Continuing, the Senate President was eclectic: “In this country we have had a deficit of heroes. Not because Nigerians are not heroic but because we do not celebrate our heroes. Yet heroes play a vital role in society through the provision of inspiration, motivation, hope and serving as representations of values and character. Celebrating heroes could bring the much-needed change we need in the fabric of our society and make our country a better place.

“So today, I can see in this award ceremony a small rain cloud, the size of the hand of a man. But I declare, like Elijah, that out of this event shall come a mighty downpour of recognition of heroes and heroines in all sectors of the public service, law enforcement and allied service”.
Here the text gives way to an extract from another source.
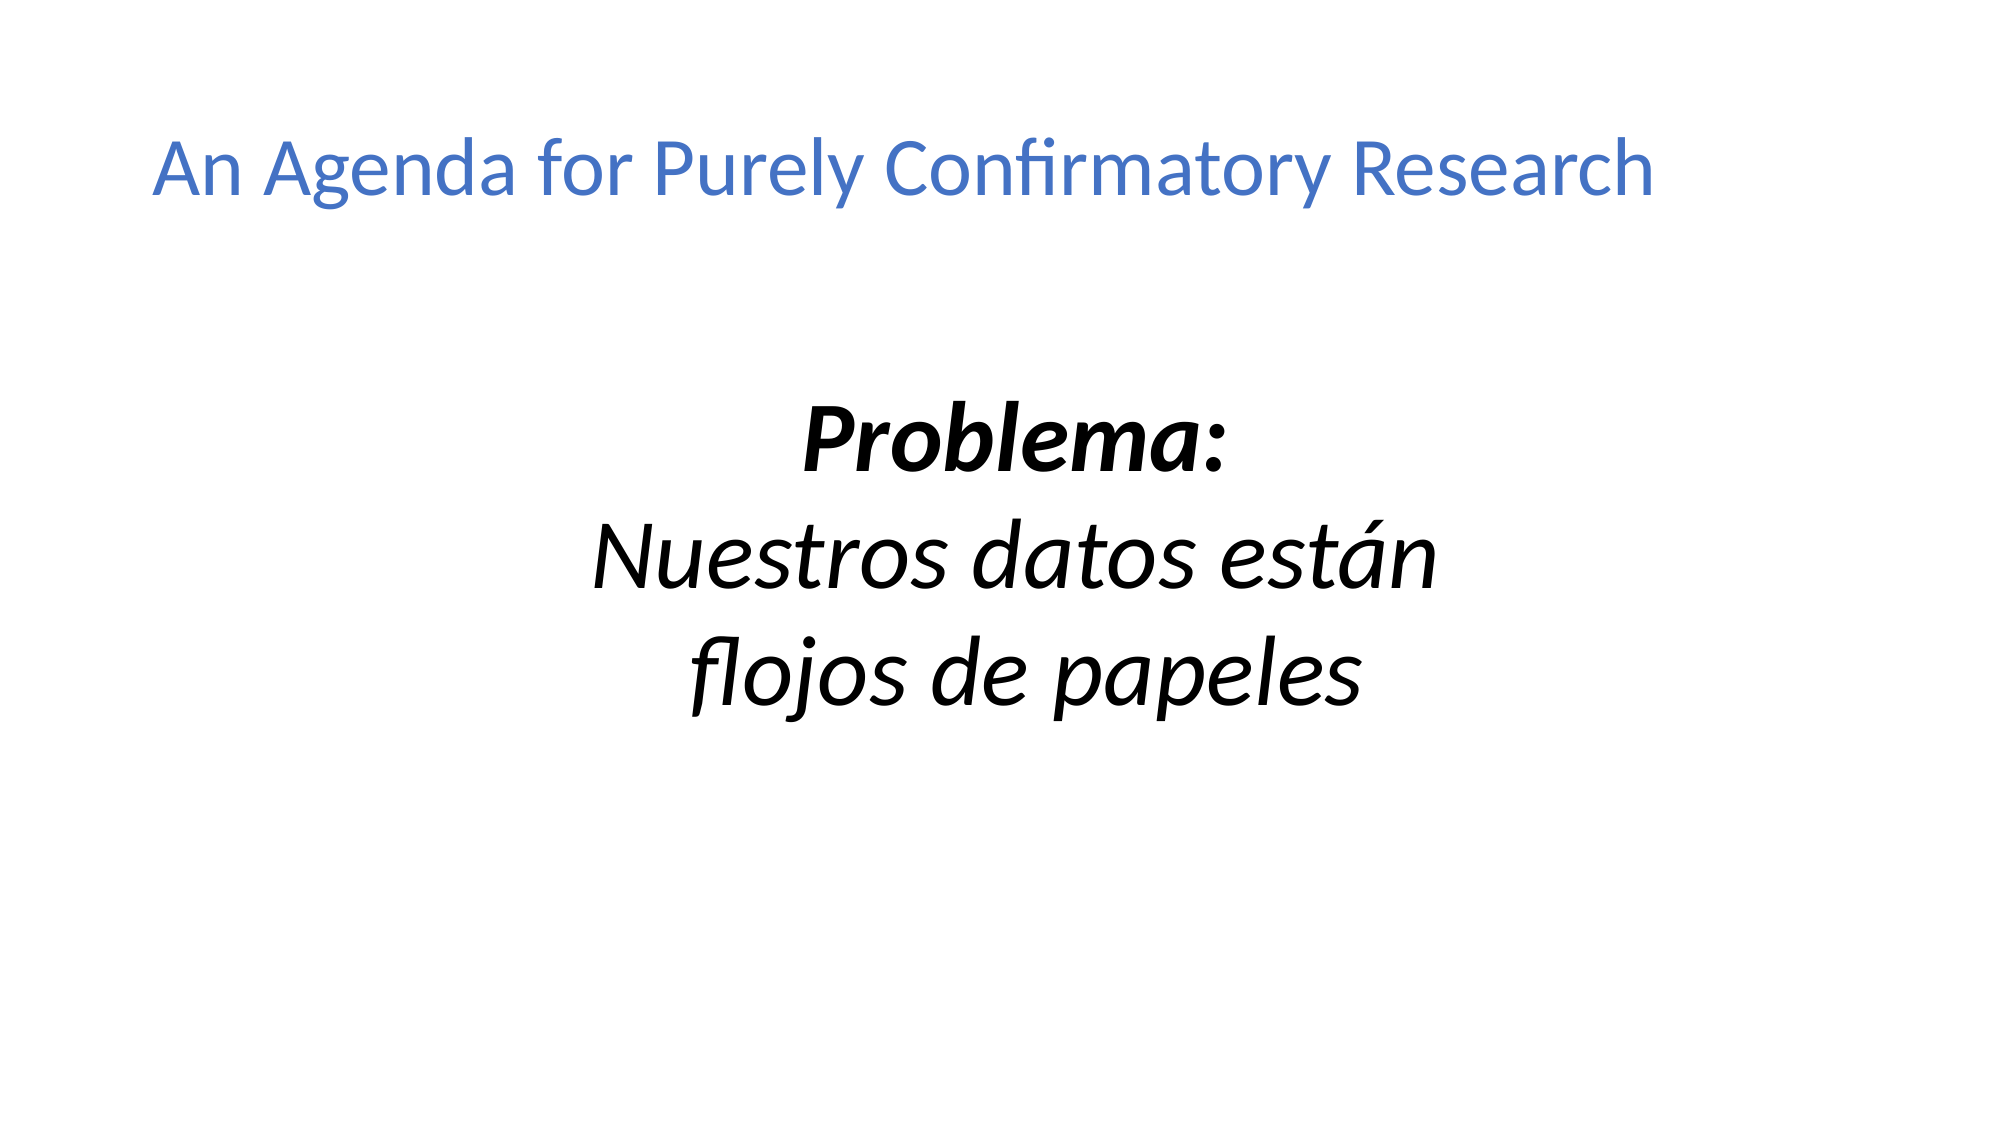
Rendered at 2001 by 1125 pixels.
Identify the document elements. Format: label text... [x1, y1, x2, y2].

title An Agenda for Purely Confirmatory Research [137, 59, 1863, 278]
text_box Problema: Nuestros datos están flojos de papeles [164, 387, 1890, 854]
Delving into the literary world, Akpabio navigated the thoughts of one America’s finest naturalist, essayist, poet and philosopher, Henry David Thoreau. He said, “It is apt that the police should set the ball rolling for us in this hero’s recognition affair. Many have sought to hang the police to dry for all our many vices. But the truth of the matter is that the police are all members of our society. Down the ages the popular philosophical thinking was that man could not be better than the society because the society makes the man, socialises man, and orients him with a sense of right and wrong. But Henry David Thoreau came with a counter narrative that man can surpass societal limitations, and rise above societal norms and expectations”.

According to Akpabio, “This is what the police are trying to do with this event under the current leadership. This leadership understands that the role of the police in a democracy cannot be overstated. They are the custodians of law and order, and they ensure the safety and security of the citizens.“

In a democratic society, it is imperative that the police uphold the highest ethical standards in carrying out their duties. They are entrusted with the responsibility of protecting the rights and liberties of the people, while maintaining law and order.

“Once again, I commend the police for this maiden effort in organising this awards ceremony. It is a testament to IGP Egbetokun’s commitment to giving honour to whom it is due. By recognising the gallant, selfless, and patriotic contributions of individual officers, will not only motivate them for higher performance but also reinforce the new policing agenda of the force. This agenda focuses on internal ethical regeneration, restoration of professional standards, and the enhancement of the anti-corruption drive”.

He left some words of admonition: “However, let us not ignore the challenges faced by the police in Nigeria. The ever-evolving landscape of crime and the increasing sophistication of criminal gangs pose significant obstacles. More so, as we honour the good officers, let us weed out the bad ones because a chain is as strong as its weakest link. We must address these issues and work together to find solutions. The police need the support and cooperation of all stakeholders, to overcome these challenges and build a stronger and more effective police force.

“I congratulate the awardees who have excelled in their respective fields of policing. Their dedication, bravery, and integrity have set them apart and made them deserving of this recognition. I commend every one of them for their outstanding performance and commitment to the service of our nation. I urge them to remember that to whom much is given, much is expected.“

As the leader of the National Assembly, I pledge our full cooperation and support for the better policing of Nigeria. We recognize the importance of a well-equipped and motivated police force in ensuring the security and well-being of our citizens. We will continue to work tirelessly to provide the necessary legislative framework and resources to enable the police to carry out their duties effectively”.

This is what our institutions need now, this is the quality Nigeria is looking for and the leaders that deserve to be at the helm of affairs. Senator Akpabio was generous in the act and in the heart of his personal support to the families of the posthumous awardees.

Hon Eseme Eyiboh is the Special Adviser on Media and Publicity and the official Spokesperson to the President of the Senate.